By the end of the decade, the industry could be roughly $800 billion short of the new revenue it would need to fully justify that level of investment. Both OpenAI and Anthropic are heading toward public markets under this pressure.
Anthropic is filing for an IPO with revenue surging and profitability in sight.
OpenAI is filing while reportedly missing some of its own user and revenue targets, and with warnings from its finance chief about funding the data centers it has already committed to.
Going public turns optimistic stories into audited numbers. One company arrives close to profitable; the other arrives still burning large amounts of cash.
But even the current leader isn’t safe. If enterprises decide they’re not seeing enough return on their AI investments and pull back, the very segment that powers Anthropic’s rise is the first to feel it. No one in this race is immune.

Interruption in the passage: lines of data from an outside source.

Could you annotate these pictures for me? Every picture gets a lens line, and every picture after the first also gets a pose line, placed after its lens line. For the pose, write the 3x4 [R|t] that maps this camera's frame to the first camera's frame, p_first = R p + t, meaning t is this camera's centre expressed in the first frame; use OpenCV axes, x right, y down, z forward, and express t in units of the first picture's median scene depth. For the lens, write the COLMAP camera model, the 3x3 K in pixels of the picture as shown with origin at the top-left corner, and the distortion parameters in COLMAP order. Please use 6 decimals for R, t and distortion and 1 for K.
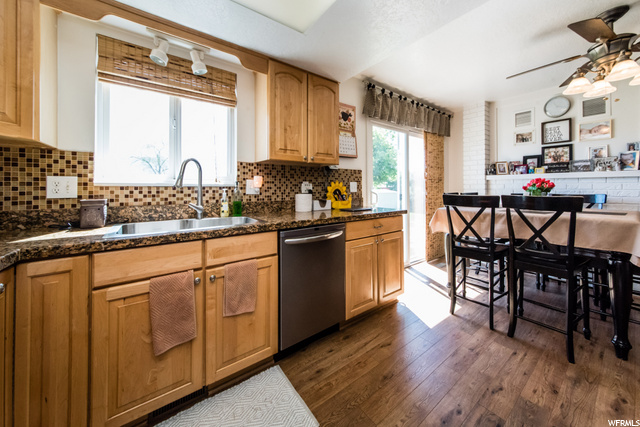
lens RADIAL K [[231.6, 0, 332.3], [0, 231.6, 185.6], [0, 0, 1]] dist [-0.007805, 0.002612]
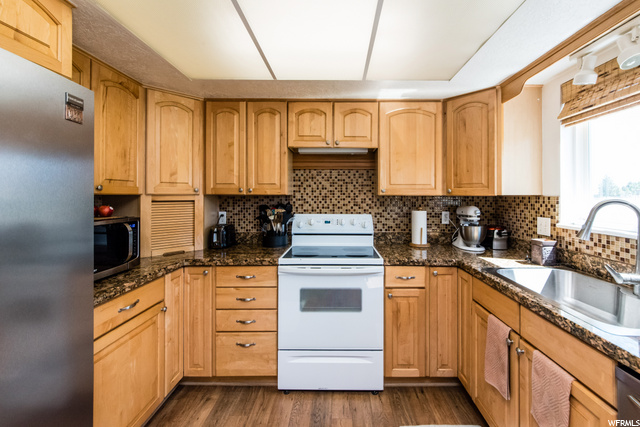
lens RADIAL K [[263.1, 0, 334.9], [0, 263.1, 194.5], [0, 0, 1]] dist [-0.003925, -0.000765]
pose [[-0.614302, -0.005949, -0.789048, 0.399083], [0.004118, 0.999934, -0.010745, -0.100921], [0.789060, -0.009850, -0.614237, 0.651447]]
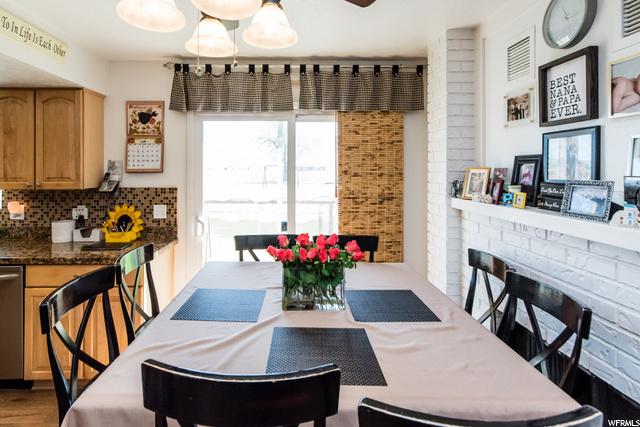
lens RADIAL K [[332.6, 0, 298.5], [0, 332.6, 167.5], [0, 0, 1]] dist [-0.001839, -0.000086]
pose [[0.803439, 0.000877, -0.595386, 1.477513], [0.001249, 0.999994, 0.003158, -0.188511], [0.595385, -0.003281, 0.803434, 0.573800]]
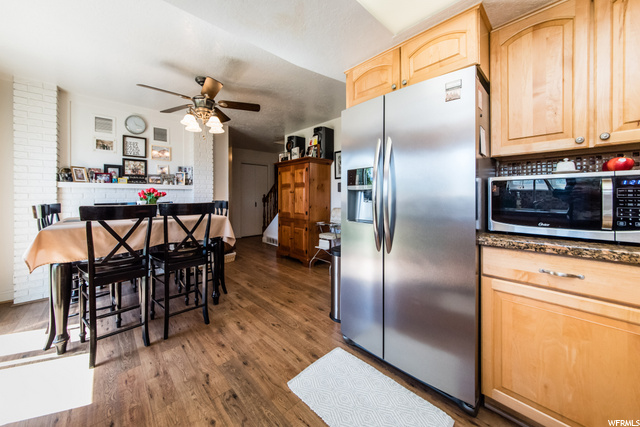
lens RADIAL K [[231.6, 0, 298.7], [0, 231.6, 194.6], [0, 0, 1]] dist [-0.007805, 0.002612]
pose [[-0.044723, 0.007541, 0.998971, -0.274091], [-0.000492, 0.999971, -0.007570, 0.009234], [-0.998999, -0.000830, -0.044718, 0.403646]]
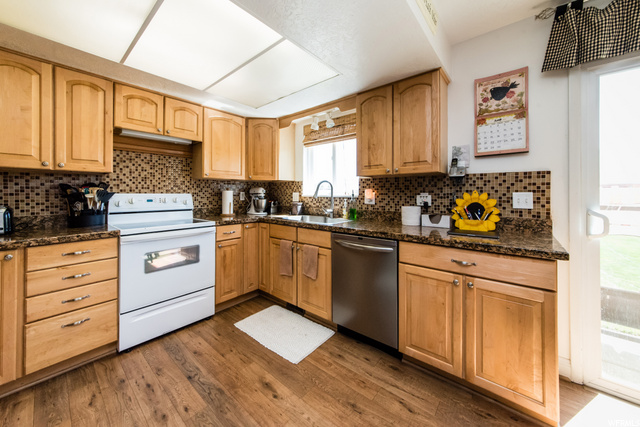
lens RADIAL K [[231.6, 0, 315.7], [0, 231.6, 193.0], [0, 0, 1]] dist [-0.007805, 0.002612]
pose [[0.204415, 0.000763, -0.978884, 0.793057], [0.005271, 0.999984, 0.001880, -0.024185], [0.978870, -0.005544, 0.204408, 0.472131]]
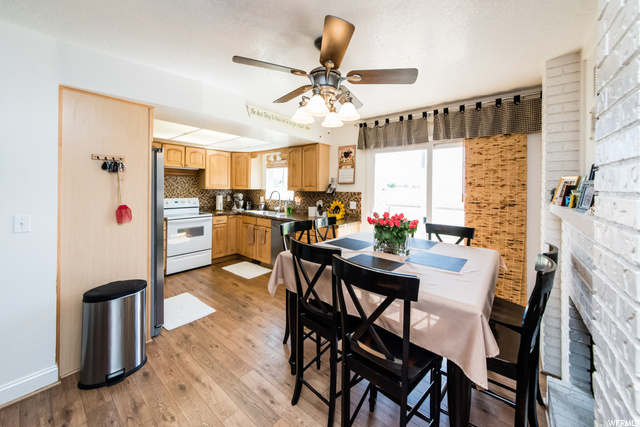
lens RADIAL K [[247.4, 0, 318.1], [0, 247.4, 186.9], [0, 0, 1]] dist [0.001758, -0.000484]
pose [[0.214704, 0.005679, -0.976663, 2.002170], [-0.003967, 0.999980, 0.004942, -0.146706], [0.976671, 0.002813, 0.214723, 0.680235]]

For founders and executives, this is a reminder that the most profitable part of AI today often isn’t the model itself, but the services, integration, and workflow redesign around it – a theme explored in depth in why the most profitable AI business isn’t software, it’s services.
So who’s really winning?
The answer depends on the time frame you care about.
Right now, on the scoreboard that pays the bills: Anthropic is ahead. It earns more revenue than OpenAI, is closer to profitability, and has deeply embedded itself in the enterprise.
Over the next decade, on reach and distribution: Google is best positioned. It can ship AI to billions of people who never ask for it, across devices and apps they already use.
The one with the most to lose: OpenAI. It has the most famous brand, a massive free user base, and huge infrastructure commitments – but less control over distribution and a business model still in flux.
The bigger shift is this: the crowd and the money have come apart. User counts no longer tell you who’s winning. Economics do.
The next time you see a headline crowning a new AI winner, run three questions:
Who controls how this AI reaches people?
Could its best customers leave tomorrow without much pain?
Does it get cheaper or more expensive to run as it grows?
The first real reckoning in AI won’t be about who built the smartest model. It will be about who can afford to run the ones they’ve already promised – and who can turn that intelligence into durable, profitable businesses.